#### Directions
Express the lines below as a JSON list of strings, one string per line and with blank lines left out, starting at the line containing "right elbow: (236, 176, -44)" and ending at the line containing "right ankle: (348, 232, 29)". Include no other lines.

--- Listed records ---

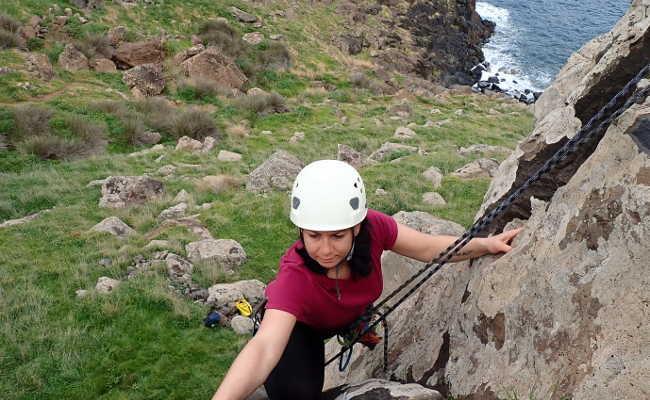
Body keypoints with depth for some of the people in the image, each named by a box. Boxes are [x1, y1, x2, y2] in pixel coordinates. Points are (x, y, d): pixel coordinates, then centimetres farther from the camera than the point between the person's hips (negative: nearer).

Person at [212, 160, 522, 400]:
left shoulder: (372, 227, -34)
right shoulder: (295, 277, -44)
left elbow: (429, 248, -19)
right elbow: (264, 347, -57)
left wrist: (484, 244, -30)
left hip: (347, 316, 6)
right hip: (296, 326, -5)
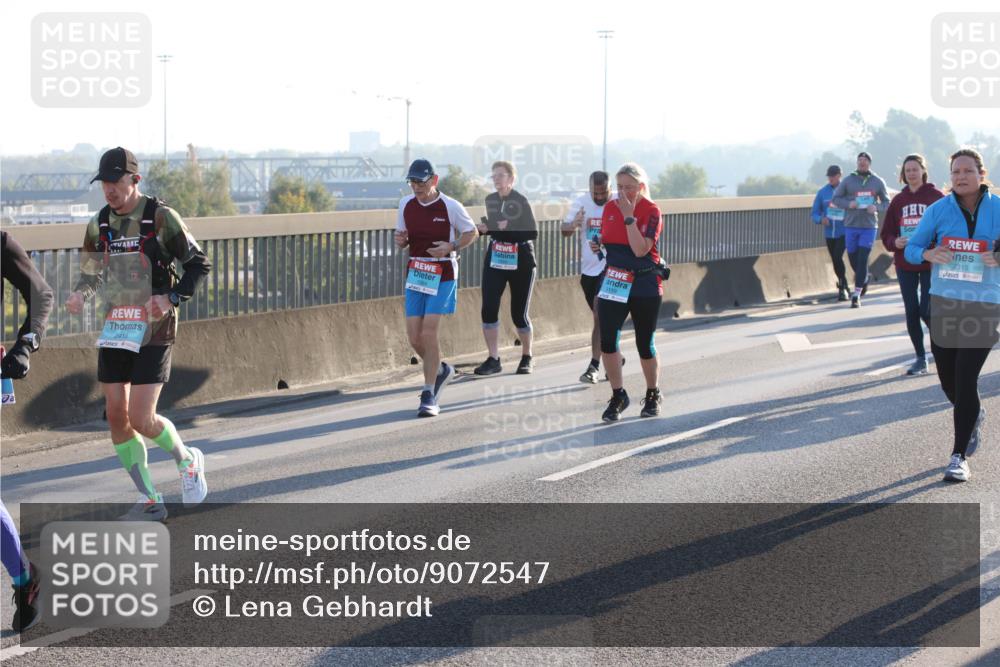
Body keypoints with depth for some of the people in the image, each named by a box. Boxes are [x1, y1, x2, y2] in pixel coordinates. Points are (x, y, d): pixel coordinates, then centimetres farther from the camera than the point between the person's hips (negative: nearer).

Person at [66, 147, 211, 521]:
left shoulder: (161, 218, -8)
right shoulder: (99, 224, 7)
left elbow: (199, 265, -4)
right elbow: (91, 275, 17)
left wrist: (171, 297, -18)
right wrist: (80, 295, -6)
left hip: (153, 329, -6)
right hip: (115, 328, 6)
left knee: (141, 420, -11)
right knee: (116, 415, 2)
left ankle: (187, 461, 20)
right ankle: (150, 502, 12)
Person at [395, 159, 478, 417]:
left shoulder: (450, 206, -9)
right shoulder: (406, 204, 4)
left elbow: (471, 232, 2)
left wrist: (451, 247, -15)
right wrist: (400, 240, -8)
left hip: (442, 274, -5)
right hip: (415, 273, 5)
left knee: (429, 332, -13)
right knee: (414, 336, 1)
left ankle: (429, 396, -7)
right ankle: (440, 370, 31)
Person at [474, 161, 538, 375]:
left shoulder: (521, 201, -12)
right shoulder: (490, 200, 6)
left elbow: (532, 233, -18)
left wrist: (507, 230, -30)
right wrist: (485, 229, 0)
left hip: (521, 263, -5)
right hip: (494, 261, 5)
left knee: (519, 313, 3)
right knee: (489, 309, -7)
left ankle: (527, 358, 23)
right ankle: (493, 359, 1)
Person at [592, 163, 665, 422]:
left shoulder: (651, 212, -10)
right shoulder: (610, 207, 6)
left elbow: (640, 249, -22)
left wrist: (628, 216, -23)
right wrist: (598, 245, -2)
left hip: (645, 286, -4)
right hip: (613, 283, 4)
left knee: (645, 344, 6)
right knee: (607, 340, -10)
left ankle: (653, 395, 28)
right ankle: (618, 396, 4)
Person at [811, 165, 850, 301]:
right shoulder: (822, 192, 5)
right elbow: (815, 213, 6)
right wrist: (821, 219, -15)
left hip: (843, 232, -4)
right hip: (829, 233, 4)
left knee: (838, 258, -19)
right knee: (835, 261, 11)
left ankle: (842, 288, -10)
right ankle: (844, 287, 30)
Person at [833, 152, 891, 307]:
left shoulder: (878, 182, 4)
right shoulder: (848, 181, 2)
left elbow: (887, 202, 10)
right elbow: (836, 198, 5)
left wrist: (876, 208, -11)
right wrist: (848, 204, -14)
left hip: (869, 226, -1)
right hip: (850, 225, 1)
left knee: (862, 259, -9)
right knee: (853, 257, 9)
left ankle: (856, 295, -7)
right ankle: (863, 280, 39)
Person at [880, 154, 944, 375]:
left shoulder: (936, 197, -4)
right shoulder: (898, 200, 8)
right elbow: (886, 234, 10)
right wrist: (895, 242, -11)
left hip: (930, 264, -4)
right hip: (905, 265, 4)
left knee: (927, 311, -10)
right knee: (911, 311, 4)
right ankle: (920, 358, 13)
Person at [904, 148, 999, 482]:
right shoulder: (938, 210, 2)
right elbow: (910, 248, 7)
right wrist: (928, 253, -15)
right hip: (943, 304, 3)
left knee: (965, 379, -10)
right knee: (948, 379, 10)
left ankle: (960, 456, 0)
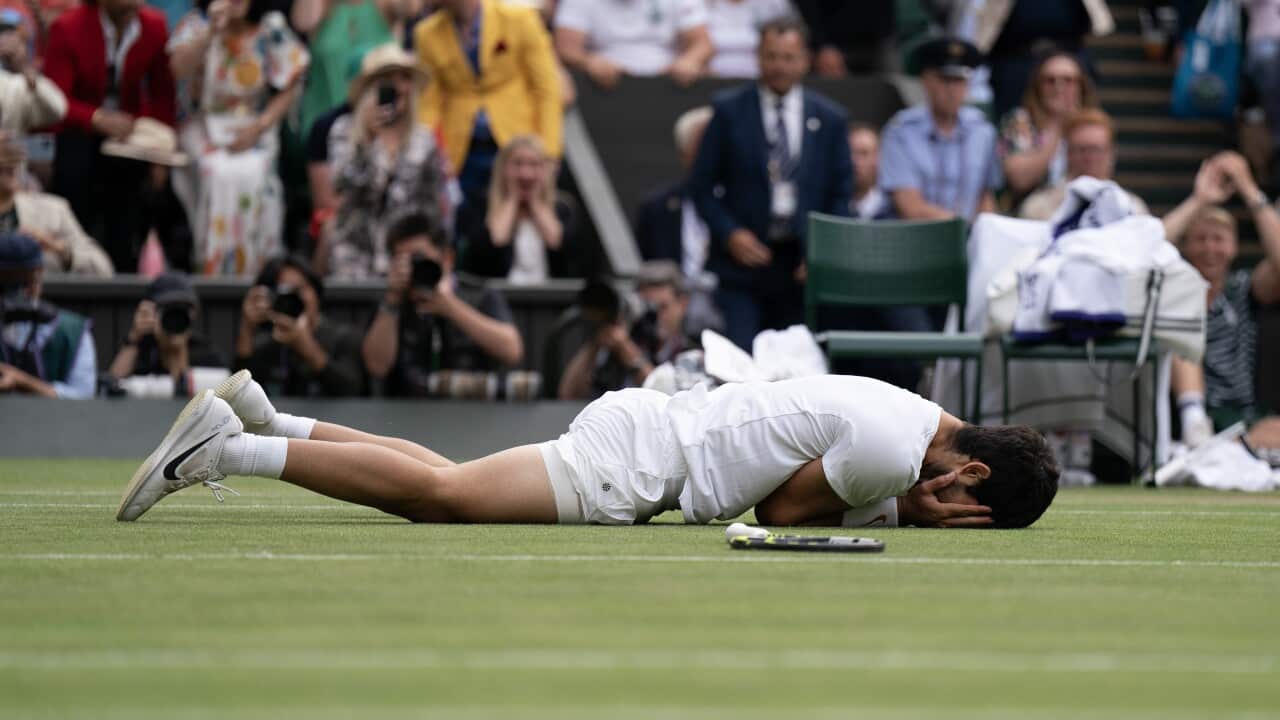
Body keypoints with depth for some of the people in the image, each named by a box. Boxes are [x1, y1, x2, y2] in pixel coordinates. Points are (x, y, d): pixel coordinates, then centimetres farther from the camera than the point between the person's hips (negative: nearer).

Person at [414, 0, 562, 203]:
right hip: (465, 152, 2)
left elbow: (546, 89, -3)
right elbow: (431, 100, 7)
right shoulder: (428, 35, 2)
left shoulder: (519, 19, -5)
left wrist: (547, 152, -9)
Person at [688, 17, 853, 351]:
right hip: (742, 261, -2)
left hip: (800, 268, 2)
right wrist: (730, 234, -10)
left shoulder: (830, 119, 8)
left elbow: (841, 195, 11)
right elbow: (702, 185, 4)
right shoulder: (730, 111, 3)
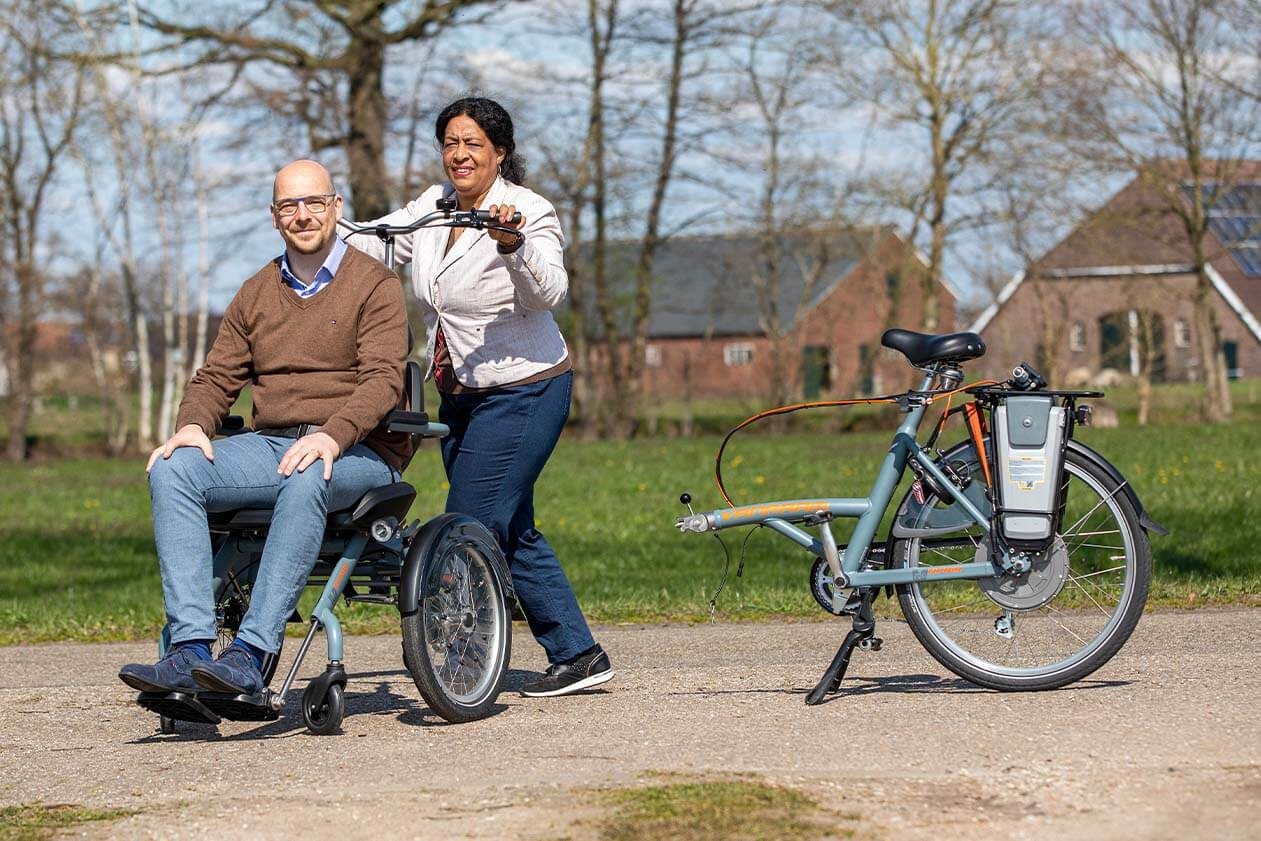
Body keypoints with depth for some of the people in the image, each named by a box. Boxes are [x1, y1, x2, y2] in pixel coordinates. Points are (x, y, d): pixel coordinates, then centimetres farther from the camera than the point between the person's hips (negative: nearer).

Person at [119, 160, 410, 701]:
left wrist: (332, 436, -28)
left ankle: (251, 656, -45)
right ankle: (189, 652, -33)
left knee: (306, 479, -40)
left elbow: (382, 378, -11)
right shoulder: (256, 294, 20)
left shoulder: (374, 284, 2)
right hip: (269, 447, 5)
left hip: (356, 453, -5)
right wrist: (193, 426, -7)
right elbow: (217, 377, 16)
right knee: (172, 469, -23)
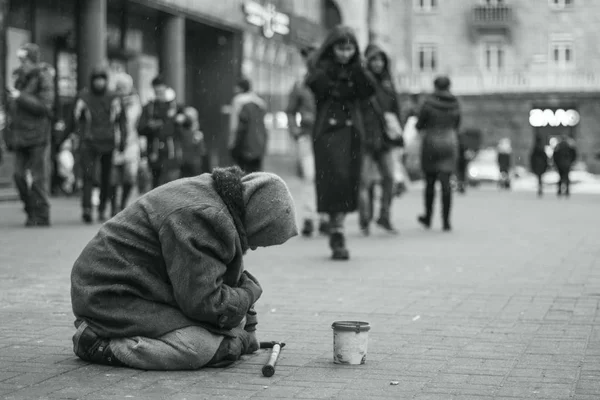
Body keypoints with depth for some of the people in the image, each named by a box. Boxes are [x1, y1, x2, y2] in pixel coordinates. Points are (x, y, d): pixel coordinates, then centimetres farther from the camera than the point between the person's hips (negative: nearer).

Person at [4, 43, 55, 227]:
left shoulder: (44, 78, -5)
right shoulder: (20, 78, 16)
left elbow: (45, 106, -15)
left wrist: (20, 97, -17)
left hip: (38, 135, -7)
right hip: (20, 135, 7)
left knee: (39, 177, -3)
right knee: (19, 175, 2)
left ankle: (41, 216, 4)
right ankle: (31, 212, 14)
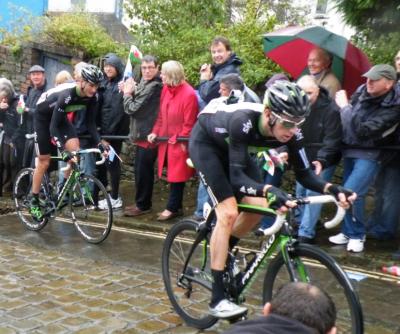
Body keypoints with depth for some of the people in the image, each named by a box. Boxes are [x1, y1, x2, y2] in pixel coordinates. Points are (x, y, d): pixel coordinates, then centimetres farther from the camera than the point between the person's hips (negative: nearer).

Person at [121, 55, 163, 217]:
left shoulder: (154, 86, -17)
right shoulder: (145, 84, 14)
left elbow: (132, 108, -17)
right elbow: (136, 104, 12)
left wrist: (127, 94, -2)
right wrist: (131, 92, -3)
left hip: (147, 135, -10)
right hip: (143, 134, 10)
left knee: (142, 171, -3)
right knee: (143, 171, 16)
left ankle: (143, 205, 6)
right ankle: (142, 202, 26)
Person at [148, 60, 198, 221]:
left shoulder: (189, 94, -19)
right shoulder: (166, 89, 4)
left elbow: (189, 123, -16)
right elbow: (161, 114, 10)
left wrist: (179, 140, -14)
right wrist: (155, 132, 1)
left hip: (179, 142, -7)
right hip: (166, 140, 7)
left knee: (177, 176, 3)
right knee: (173, 175, 14)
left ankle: (172, 208, 13)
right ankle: (176, 207, 24)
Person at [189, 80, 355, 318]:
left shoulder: (290, 131, -24)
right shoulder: (243, 121, -41)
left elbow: (304, 174, -18)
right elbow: (236, 176, -44)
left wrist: (332, 189, -37)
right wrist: (270, 191, -61)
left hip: (230, 147, 6)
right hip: (205, 143, -6)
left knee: (257, 206, -6)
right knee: (229, 213, -18)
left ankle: (221, 253, 23)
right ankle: (218, 299, -11)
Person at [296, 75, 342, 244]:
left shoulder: (331, 110, -21)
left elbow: (332, 140, -22)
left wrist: (321, 160, -32)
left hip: (324, 161, -5)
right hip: (304, 159, 5)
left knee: (313, 194, -9)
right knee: (300, 191, 11)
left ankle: (305, 233, -4)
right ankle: (300, 224, 31)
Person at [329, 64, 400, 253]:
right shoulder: (362, 91, -3)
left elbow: (363, 130, -28)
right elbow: (347, 119, 13)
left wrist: (345, 107, -23)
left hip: (369, 154, -6)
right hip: (350, 150, 6)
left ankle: (357, 235, 6)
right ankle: (348, 232, 29)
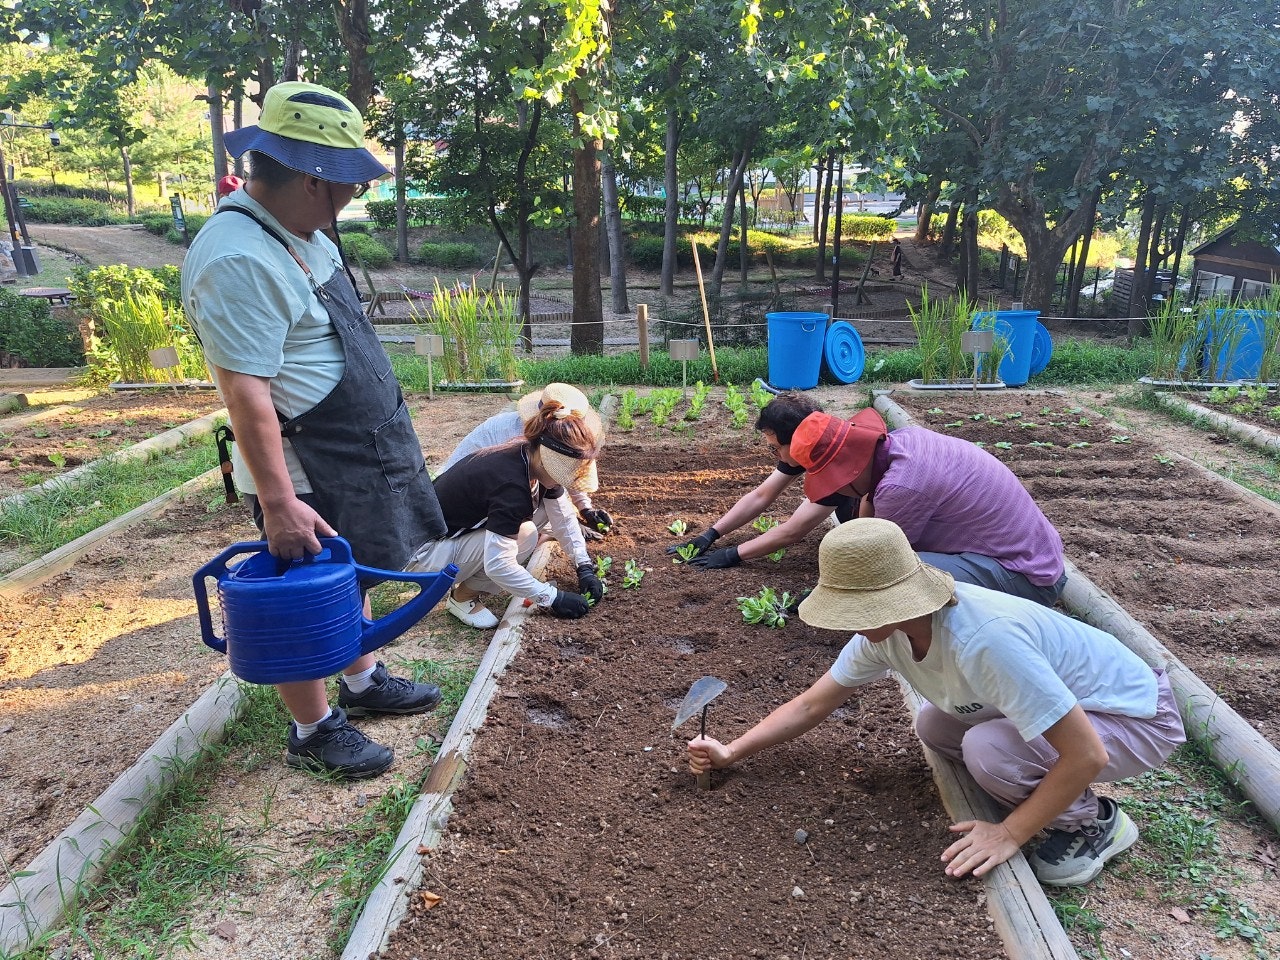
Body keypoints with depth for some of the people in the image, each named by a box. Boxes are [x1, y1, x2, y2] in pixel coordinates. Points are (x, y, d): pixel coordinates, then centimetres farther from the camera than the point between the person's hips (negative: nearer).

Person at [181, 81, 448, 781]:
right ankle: (312, 730, 25)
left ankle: (363, 682, 42)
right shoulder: (237, 260, -26)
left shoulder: (302, 236, 5)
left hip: (356, 455, 10)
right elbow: (245, 391, -28)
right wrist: (277, 502, -27)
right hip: (305, 473, -10)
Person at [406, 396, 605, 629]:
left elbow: (564, 518, 3)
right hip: (425, 552, -9)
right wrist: (552, 598, -24)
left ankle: (474, 577, 9)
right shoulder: (512, 485, -34)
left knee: (544, 506, -2)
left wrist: (585, 568, -2)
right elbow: (498, 565, -32)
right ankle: (463, 596, -4)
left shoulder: (531, 457, -8)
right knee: (523, 535, -27)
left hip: (460, 529, 9)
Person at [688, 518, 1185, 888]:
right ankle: (1053, 794, 12)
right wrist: (731, 753, -8)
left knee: (988, 747, -29)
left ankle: (1093, 823, -1)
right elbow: (813, 704, -2)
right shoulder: (886, 628, -13)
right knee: (933, 727, 1)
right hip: (1070, 696, 8)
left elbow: (1086, 754, -33)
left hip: (1138, 717, -7)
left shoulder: (984, 639, -39)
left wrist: (1009, 834, -24)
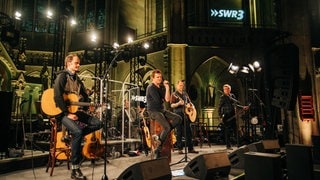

---

#### Task result
[
  "right elbow: (236, 176, -44)",
  "left wrist: (332, 189, -37)",
  "right wrist: (270, 191, -61)",
  "left hip: (230, 147, 6)",
  "right hip: (205, 143, -6)",
  "left knee: (257, 206, -6)",
  "right knee: (229, 213, -18)",
  "left ankle: (221, 253, 23)",
  "right ankle: (218, 299, -11)",
  "Person at [296, 75, 342, 244]:",
  "left shoulder: (331, 110, -21)",
  "left elbow: (332, 140, -22)",
  "left wrist: (321, 160, -32)",
  "left hip: (324, 161, -5)",
  "right hip: (304, 159, 5)",
  "left knee: (313, 194, -9)",
  "right knee: (300, 191, 11)",
  "left ankle: (305, 233, -4)",
  "right ankle: (300, 224, 31)",
  "Person at [329, 64, 400, 253]:",
  "right shoulder: (362, 91, -3)",
  "left elbow: (363, 130, -28)",
  "right elbow: (347, 119, 13)",
  "left wrist: (345, 107, -23)",
  "left hip: (369, 154, -6)",
  "right hip: (350, 150, 6)",
  "left ankle: (357, 235, 6)",
  "right ankle: (348, 232, 29)"
]